There is no contradiction between true religion and science. When a religion is opposed to science it becomes mere superstition: that which is contrary to knowledge is ignorance.
These words of ‘Abdu’l-Bahá could almost end the discussion on whether or not science and religion can be reconciled, a question whose answer has seemingly continued to elude the minds of many people and whose subject forms the fourth principle of the Bahá’í teachings. For some, this balance cannot be maintained as they are utterly opposed to each other and this results in extreme antipathy to either science or religion. Another perspective, perhaps slightly more forgiving, is that science and religion should remain in their respective spheres: one sphere comprises the material world and the other sphere comprises the spiritual world, and that neither should ever come into the territory of the other. Both of these perspectives, though, seem to force a dichotomy on what appears to me to be a single reality by insisting that we must not conflate science or religion. Another perspective, and I think a more satisfying one, is to consider these two spheres to be of the same reality, and two useful tools that help us to discover essential truth.
This is a significant departure from the conclusions contemporary thought might arrive at. Yet, very simply, this idea of the harmony of science and religion constitutes the bedrock of Bahá’í belief regarding the relationship between the material and the spiritual. Maintaining this balance implies more than a mere system of ‘checks and balances’. Rather, it necessitates the guidance and further development of the other. Religion gives direction and inspiration to science, and science helps us to understand the deeper implications of religion — the very least of which is how to practice and apply spiritual principles to our lives.
What I find particularly interesting is that ‘Abdu’l-Bahá explains the two main parts of religion: the first being the essential and unchanging part of religion which deals with our spiritual nature, and the second being the expression of religious truth within the context of the exigencies of its revelation. The former never changes, because it is a description of spiritual reality. The latter must indeed vary as our understanding of the material world changes, but this does not mean that the world necessarily changes.
From here, we can see where parallels can be formed. Science is the process by which we gain an ever-greater understanding of ourselves and our environment, and the infinite relationships that operate between and among the two. Religion provides us with the spiritual end-point that we can achieve through the use of science and reason.

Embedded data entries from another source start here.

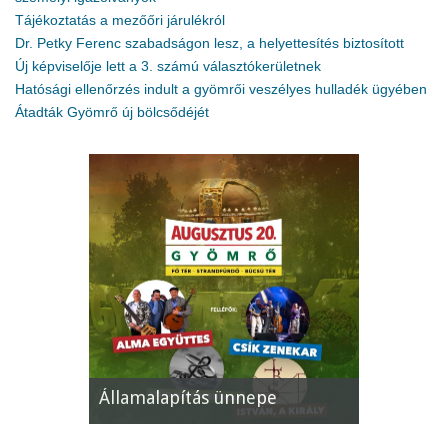
Tájékoztatás a mezőőri járulékról
Dr. Petky Ferenc szabadságon lesz, a helyettesítés biztosított
Új képviselője lett a 3. számú választókerületnek
Hatósági ellenőrzés indult a gyömrői veszélyes hulladék ügyében
Átadták Gyömrő új bölcsődéjét
Államalapítás ünnepe
XII. Gyömrői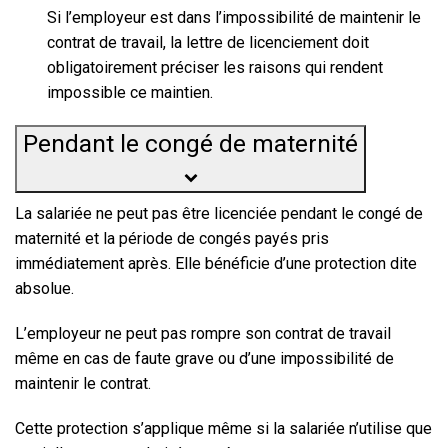
Si l’employeur est dans l’impossibilité de maintenir le
contrat de travail, la lettre de licenciement doit
obligatoirement préciser les raisons qui rendent
impossible ce maintien.
Pendant le congé de maternité
La salariée ne peut pas être licenciée pendant le congé de
maternité et la période de congés payés pris
immédiatement après. Elle bénéficie d’une protection dite
absolue
.
L’employeur ne peut pas rompre son contrat de travail
même en cas de faute grave ou d’une impossibilité de
maintenir le contrat.
Cette protection s’applique même si la salariée n’utilise que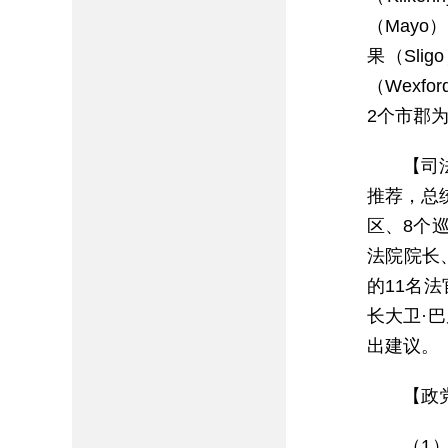
（Mayo
果（Slig
（Wexf
2个市郡为利
【司
推荐，总
区、8个
法院院长
的11名法
长大卫·巴尼
出建议。
【政
（1）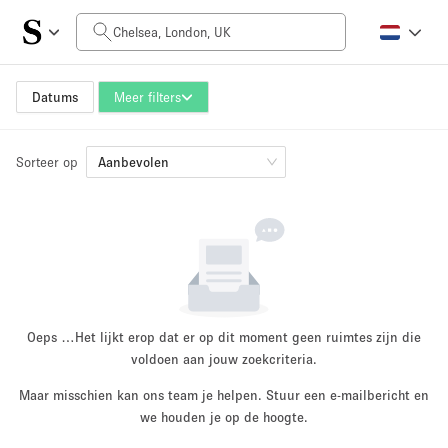
Prijs per dag
£0
£5,000+
Datums
Meer filters
Sorteer op
Grootte ruimte
Aanbevolen
100 sq ft
5000+ sq ft
~ 13 mensen
~ 650 mensen
Projecttype
Oeps …
Het lijkt erop dat er op dit moment geen ruimtes zijn die
voldoen aan jouw zoekcriteria.
Maar misschien kan ons team je helpen. Stuur een e-mailbericht en
Retail
Showroom
we houden je op de hoogte.
Evenement
Kunst
Eten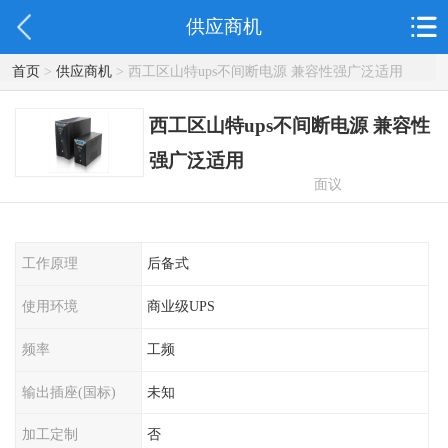
供应商机
首页
>
供应商机
> 西工区山特ups不间断电源 兼容性强广泛适用
西工区山特ups不间断电源 兼容性
强广泛适用
面议
工作原理
后备式
使用环境
商业级UPS
频率
工频
输出插座(国标)
未知
加工定制
否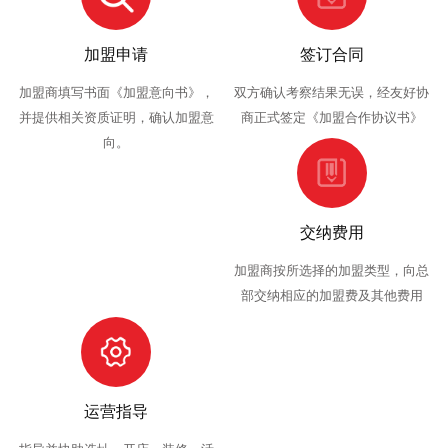
加盟申请
签订合同
加盟商填写书面《加盟意向书》，
双方确认考察结果无误，经友好协
并提供相关资质证明，确认加盟意
商正式签定《加盟合作协议书》
向。
交纳费用
加盟商按所选择的加盟类型，向总
部交纳相应的加盟费及其他费用
运营指导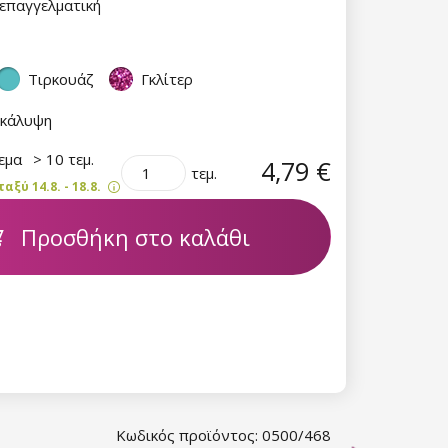
επαγγελματική
Τιρκουάζ
Γκλίτερ
 κάλυψη
θεμα
> 10 τεμ.
4,79 €
τεμ.
ξύ 14.8. - 18.8.
Προσθήκη στο καλάθι
Κωδικός προϊόντος: 0500/468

With this in mind, we are left without any justification to believe that either of these spheres of reality is intrinsically in opposition to the other. Conversely, we are left with an impression that our involvement in these mutually reinforcing tools will secure the well-being of humanity. How much more does this realization demand of our participation in the prevalent discourses of science and religion?! ‘Abdu’l-Bahá leaves us with a promise: “When religion, shorn of its superstitions, traditions, and unintelligent dogmas, shows its conformity with science, then will there be a great unifying, cleansing force in the world which will sweep before it all wars, disagreements, discords and struggles—and then will mankind be united in the power of the Love of God.”